In Drosophila, a Laminin G repeats-containing protein, spacemaker, is required for the generation of inter-rhabdomeral space, a small extracellular space among photoreceptor rhabdomers in the compound eyes (Zelhof et al., 2006). Interestingly, the amino acid sequence of the spacemaker Laminin G repeats is very similar to that of Pikachurin. It is possible that Pikachurin-like Laminin G domains may have the ability to expand and/or keep small extracellular space, such as photoreceptor synaptic cleft and inter-rhabdomeral space by oligomerization or interaction with other ECM proteins. Our observations in the current study suggest that the DG–Pikachurin complex regulates the formation of the fine structures of the synaptic terminal, what we called “micromorphogenesis” of the synaptic terminal.

A recent report showed that postsynaptic DG regulates presynaptic neurotransmitter release at the Drosophila NMJ (Bogdanik et al., 2008).
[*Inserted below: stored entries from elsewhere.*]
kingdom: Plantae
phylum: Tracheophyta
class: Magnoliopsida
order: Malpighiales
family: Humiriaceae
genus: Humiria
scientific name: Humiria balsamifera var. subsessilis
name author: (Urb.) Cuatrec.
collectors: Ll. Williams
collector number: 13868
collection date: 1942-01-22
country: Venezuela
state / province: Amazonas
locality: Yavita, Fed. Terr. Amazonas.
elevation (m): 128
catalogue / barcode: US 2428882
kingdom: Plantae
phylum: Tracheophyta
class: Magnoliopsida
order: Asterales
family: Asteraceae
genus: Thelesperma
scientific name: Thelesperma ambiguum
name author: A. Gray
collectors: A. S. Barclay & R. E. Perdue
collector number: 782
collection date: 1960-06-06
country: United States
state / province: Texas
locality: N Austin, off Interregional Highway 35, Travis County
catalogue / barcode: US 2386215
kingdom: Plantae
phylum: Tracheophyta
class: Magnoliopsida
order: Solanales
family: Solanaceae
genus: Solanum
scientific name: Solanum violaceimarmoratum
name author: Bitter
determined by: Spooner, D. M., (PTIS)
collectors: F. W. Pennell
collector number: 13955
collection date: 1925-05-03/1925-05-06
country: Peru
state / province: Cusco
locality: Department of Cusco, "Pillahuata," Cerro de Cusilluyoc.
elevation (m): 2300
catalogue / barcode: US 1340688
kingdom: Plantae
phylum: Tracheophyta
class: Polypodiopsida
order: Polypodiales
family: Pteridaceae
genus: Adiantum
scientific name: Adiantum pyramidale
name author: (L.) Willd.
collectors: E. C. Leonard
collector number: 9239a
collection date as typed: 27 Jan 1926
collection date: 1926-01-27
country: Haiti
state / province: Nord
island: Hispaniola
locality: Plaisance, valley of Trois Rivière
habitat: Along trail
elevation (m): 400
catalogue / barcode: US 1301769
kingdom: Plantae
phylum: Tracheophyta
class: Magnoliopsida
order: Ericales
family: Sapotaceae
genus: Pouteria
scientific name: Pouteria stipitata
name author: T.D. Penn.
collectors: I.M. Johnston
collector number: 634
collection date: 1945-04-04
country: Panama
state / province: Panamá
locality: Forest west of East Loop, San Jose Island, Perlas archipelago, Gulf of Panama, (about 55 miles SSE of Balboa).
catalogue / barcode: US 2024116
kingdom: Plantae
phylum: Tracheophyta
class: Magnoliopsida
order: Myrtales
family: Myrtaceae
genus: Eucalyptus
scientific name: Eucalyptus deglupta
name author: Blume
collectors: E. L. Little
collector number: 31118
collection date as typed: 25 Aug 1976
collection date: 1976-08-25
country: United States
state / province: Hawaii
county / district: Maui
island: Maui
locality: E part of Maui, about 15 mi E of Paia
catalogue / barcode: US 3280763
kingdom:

Together with our observation, the loss of DG might affect the structure not only on the presynaptic side where DG localizes, but also on the postsynaptic side. Although we observed no obvious defects of mGluR6 distribution in the postsynapse of bipolar dendritic terminals in the OPL, we do not exclude the possibility that the loss of DG or Pikachurin affects the structure and/or the molecular composition of the postsynapse of bipolar terminals.

In summary, our findings demonstrate that photoreceptor DG is essential for the structural formation of the photoreceptor synapse and physiological synaptic connection between photoreceptor and bipolar cells. In addition, the loss of DG notably decreased the Pikachurin localization in photoreceptor synapses. We found that loss of Pikachurin in the photoreceptor synapse causes the depletion of DG at photoreceptor synapses. Furthermore, we observed that overexpression of Pikachurin in cultured cells induces formation of the DG–Pikachurin complex and facilitates the clustering of DG on the cell surface. These results suggest that Pikachurin is necessary and sufficient for DG assembly on the cell membrane, and for the functional link between Pikachurin and DG in photoreceptor synaptic formation. The micromorphogenesis mechanism observed in the DG–Pikachurin interaction in the photoreceptor-bipolar synapse formation may also be observed in the interaction between other LG-containing DG ligands and DG in other synapses and tissues.

Footnotes

This work was supported by CREST and PRESTO from Japan Science and Technology Agency, a grant for Molecular Brain Science, Grants-in-Aid for Scientific Research on Priority Areas, and Grant-in-Aid for Scientific Research (B), Young Scientists (B); Specially Designated Research Promotion and Scientific Research on Innovative Areas “Intracellular Logistics” from the Ministry of Education, Culture, Sports and Technology of Japan; The Takeda Science Foundation; The Uehara Memorial Foundation; Novartis Foundation; Mochida Memorial Foundation for Medical and Pharmaceutical Research and The Naito Foundation; Senri Life Science Foundation; Kato Memorial Bioscience Foundation; Daiichi-Sankyo Foundation of Life Science; Japanese Retinitis Pigmentosa Society Foundation; and Research Foundation for Opto-Science and Technology. We thank Dr. Kevin Campbell for the DG-flox mouse, and M. Kadowaki, A. Tani, A. Ishimaru, Y. Saioka, H. Abe, and S. Kennedy for technical assistance.

The authors declare no competing financial interests.